Selected passage:

I'm in the marketing space as well and have done influencer deals as well as deals with Power 5 athletic programs as well. 

My experience is that schools want every dollar they can get. They have budgets and revenue they need to generate, etc. The money the top schools have been helping funnel to players illegally, now legally, is incremental dollars not splitting dollars they're generating from advertisers and/or donors. 

Most of the big schools actually farm out their marketing/sponsorship wings to outside entities. 

Agree on the actual marketing value of the players. I think where most kids will ultimately be able to generate dollars is on platforms like YouTube, TikTok, etc. There was a D1 football player a few years ago that had to shutdown his YouTube channel because he was generating revenue from the ad platform. 

Yeah, they could make some money from social media if they are really active creating content and build big enough followings but even then, odds aren’t great many will make money that way. In recent IU history, I think Vic and Cody may have been able to do well in that fashion but very few others have either had the personality or fame to do that, and then they would need to impact people outside of Indiana and the Midwest to really make a splash.

getting back to the origin of how this started, someone suggested that players, hood-schifino would make more at IU after NIL than what he would make from a cheating school like Memphis or this semi pro team that was brought up. I said that is tbd but unlikely.

I think people see what is happening with the quarterbacks at Clemson and Alabama and think that is happening all over and it isn’t. I think it is great these kids can go sign some autographs and make some cash, sell some shirts, do some social posts for a campus company. Iu players should have no issues making thousands of dollars, maybe tens of thousands, but it will likely be rare that they pull in hundreds of thousands and maybe almost impossible they pull in millions.

 

Posted
3 hours ago, MikeRoberts said:

Yeah, they could make some money from social media if they are really active creating content and build big enough followings but even then, odds aren’t great many will make money that way. In recent IU history, I think Vic and Cody may have been able to do well in that fashion but very few others have either had the personality or fame to do that, and then they would need to impact people outside of Indiana and the Midwest to really make a splash.

getting back to the origin of how this started, someone suggested that players, hood-schifino would make more at IU after NIL than what he would make from a cheating school like Memphis or this semi pro team that was brought up. I said that is tbd but unlikely.

I think people see what is happening with the quarterbacks at Clemson and Alabama and think that is happening all over and it isn’t. I think it is great these kids can go sign some autographs and make some cash, sell some shirts, do some social posts for a campus company. Iu players should have no issues making thousands of dollars, maybe tens of thousands, but it will likely be rare that they pull in hundreds of thousands and maybe almost impossible they pull in millions.

Supplied information:
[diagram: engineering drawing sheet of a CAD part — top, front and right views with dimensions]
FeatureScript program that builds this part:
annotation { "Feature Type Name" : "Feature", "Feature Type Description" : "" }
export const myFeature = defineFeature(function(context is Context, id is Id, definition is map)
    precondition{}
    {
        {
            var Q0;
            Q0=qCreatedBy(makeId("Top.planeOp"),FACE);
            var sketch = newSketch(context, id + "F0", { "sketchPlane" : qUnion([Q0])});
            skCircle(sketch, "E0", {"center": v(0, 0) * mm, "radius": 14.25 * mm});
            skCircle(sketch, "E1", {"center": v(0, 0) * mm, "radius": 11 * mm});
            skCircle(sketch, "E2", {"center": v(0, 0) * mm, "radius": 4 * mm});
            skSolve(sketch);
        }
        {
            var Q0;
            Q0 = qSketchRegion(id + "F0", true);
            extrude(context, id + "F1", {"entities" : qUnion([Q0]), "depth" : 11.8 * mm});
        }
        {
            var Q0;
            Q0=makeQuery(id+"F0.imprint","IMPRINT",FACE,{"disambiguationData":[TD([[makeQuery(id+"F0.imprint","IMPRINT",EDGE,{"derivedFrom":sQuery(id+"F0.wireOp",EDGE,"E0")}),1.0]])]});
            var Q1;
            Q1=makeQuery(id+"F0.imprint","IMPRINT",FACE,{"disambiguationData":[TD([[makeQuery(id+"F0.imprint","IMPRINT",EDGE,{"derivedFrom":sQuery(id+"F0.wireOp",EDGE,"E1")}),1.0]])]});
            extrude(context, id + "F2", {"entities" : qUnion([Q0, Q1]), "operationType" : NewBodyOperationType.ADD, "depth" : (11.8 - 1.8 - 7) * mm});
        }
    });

What you will do: Name each school or college program that the forum excerpt mentions by name.

Written solution: IU, Memphis, Clemson, Alabama